The Vow
or something. Or maybe I’ll just eat straight sugar. Yeah, I’ll do that.”
    “Good-bye, Mo.”
    “A raisin. We probably have raisins. I’m sure nature’s candy will hit the spot.”
    “Good-bye.”
    “Bye.”
    I drive the rest of the way home listening-but-not-listening to the radio. Out my window, sunlight rolls over the bluegrass hills of horse farms. It’s distractingly pretty, with velvet green slopes and regal white fences. Before I’d started the mural, maybe I’d have pulled over and taken a few pictures to work from later.
    But it’s different now. I’ve got winding ocean currents waiting at home and fresh paint begging to be used. I’ve never even dipped a toe in the real ocean, but I can almost sense waves pulsing when I stand in the center of my room.
    That makes me sound crazy.
    There’s no reason I shouldn’t want to tell Mo about Reed. Mo’s been my best friend before, during, and after both of my boyfriends (if we’re counting that three weeks of holding Jordan Mailer’s sweaty hand in ninth grade) and all the insignificant crushes in between. Sure, he mocks—he’s Mo—but I’ve never had a problem shrugging it off before. I shouldn’t be embarrassed just to admit that I think someone is interesting.
    Interesting. Another good word for Reed.
    He makes me want to know things. I want to know what his favorite song is, and if he’s ever been in a fight, and what kind of movies he likes, and why he isn’t friendly with the college girls at Mr. Twister. I want to know if he’s ever had his heart broken.
    He has no idea that every time he walks by, my spine tingles and my stomach drops, or that I’m trying not to stare at his hands and wondering if his neck smells like what I’m imagining it might. Interesting is indefinable, but it’s what keeps me imagining what it would feel like if he touched my cheek. Or the insides of my arms, the ticklish side. Or my back.
    I should stop myself. I have jingling bracelets that are supposed to remind me why. Maybe I’m ignoring them because I really could feel him looking at me, and it felt kind of sweet.
    By the time I pull into the driveway, I’m certain. I’m never letting Mo at Reed. He’s a genius at finding faults, and if he rips Reed apart, that sweet feeling might turn sour. It didn’t matter so much with the other guys—I already knew they were all cocky idiots—but Reed just might be different.

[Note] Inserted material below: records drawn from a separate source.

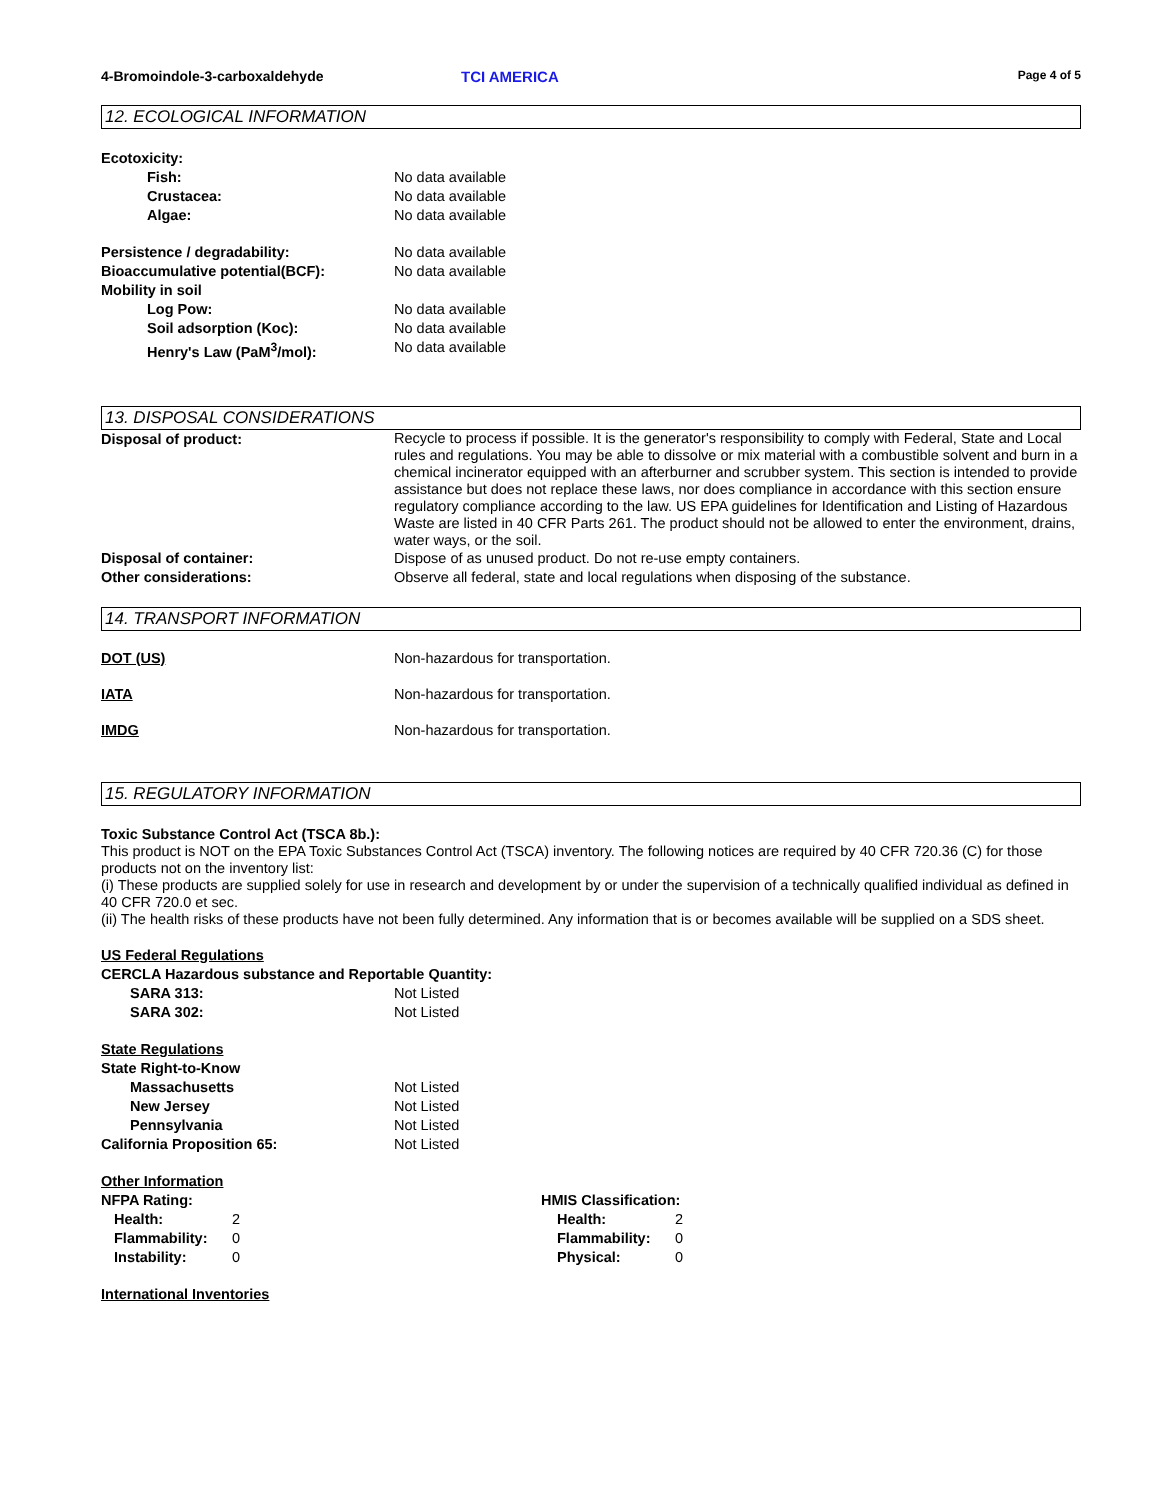4-Bromoindole-3-carboxaldehyde TCI AMERICA
Page 4 of 5
12. ECOLOGICAL INFORMATION
Ecotoxicity:
Fish: No data available
Crustacea: No data available
Algae: No data available
Persistence / degradability: No data available
Bioaccumulative potential(BCF): No data available
Mobility in soil
Log Pow: No data available
Soil adsorption (Koc): No data available
Henry's Law (PaM<sup>3</sup>/mol): No data available
13. DISPOSAL CONSIDERATIONS
Disposal of product:
Recycle to process if possible. It is the generator's responsibility to comply with Federal, State and Local rules and regulations. You may be able to dissolve or mix material with a combustible solvent and burn in a chemical incinerator equipped with an afterburner and scrubber system. This section is intended to provide assistance but does not replace these laws, nor does compliance in accordance with this section ensure regulatory compliance according to the law. US EPA guidelines for Identification and Listing of Hazardous Waste are listed in 40 CFR Parts 261. The product should not be allowed to enter the environment, drains, water ways, or the soil.
Disposal of container: Dispose of as unused product. Do not re-use empty containers.
Other considerations: Observe all federal, state and local regulations when disposing of the substance.
14. TRANSPORT INFORMATION
DOT (US) Non-hazardous for transportation.
IATA Non-hazardous for transportation.
IMDG Non-hazardous for transportation.
15. REGULATORY INFORMATION
Toxic Substance Control Act (TSCA 8b.):
This product is NOT on the EPA Toxic Substances Control Act (TSCA) inventory. The following notices are required by 40 CFR 720.36 (C) for those products not on the inventory list:
(i) These products are supplied solely for use in research and development by or under the supervision of a technically qualified individual as defined in 40 CFR 720.0 et sec.
(ii) The health risks of these products have not been fully determined. Any information that is or becomes available will be supplied on a SDS sheet.
US Federal Regulations
CERCLA Hazardous substance and Reportable Quantity:
SARA 313: Not Listed
SARA 302: Not Listed
State Regulations
State Right-to-Know
Massachusetts Not Listed
New Jersey Not Listed
Pennsylvania Not Listed
California Proposition 65: Not Listed
Other Information
NFPA Rating:
Health: 2
Flammability: 0
Instability: 0
HMIS Classification:
Health: 2
Flammability: 0
Physical: 0
International Inventories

    I’m not going to feel guilty about it either. Just because Mo’s my best friend doesn’t mean he has to know all my secrets.

Chapter 4
    Mo
    A nnie knows all my secrets. Every single one of them. I can’t trust Bryce with my locker combination, and whatever I tell Sarina in confidence has at least a 20 percent chance of being accidentally blabbed to Dad, but Annie’s different. Since the fifth grade I’ve been telling her things she could’ve easily fed to the bloodthirsty masses in a weak moment, but she’s never leaked. Not once. She’s tighter than a submarine.
    I’d say the first secret was a mistake, but that’s too mild. It was a calamity, a natural disaster so horrific I’m still amazed it didn’t kill me.
    We’d only just moved to the States, and I was certain life could not possibly suck more. Chemically speaking, if my life was a solvent, and misery the solute, saturation point had been reached. I missed Jordan so bad my whole body ached, and unlike Sarina, who kept asking when we were going home to Teta and Jido’s (Grandma and Grandpa’s), I was old enough to really get it. We weren’t going back.
    There were the obvious things to miss: the pack of boy cousins I roamed our neighborhood with and our cutthroat war games; fat Teta with her paper-soft skin and her sugared dates that left my fingers and tongue sticky; the boys next door, Ali and Barzy, and Barzy’s deaf dog, Hoda, that was so old his hair was falling out. I don’t even know why I missed that ugly dog, but I did.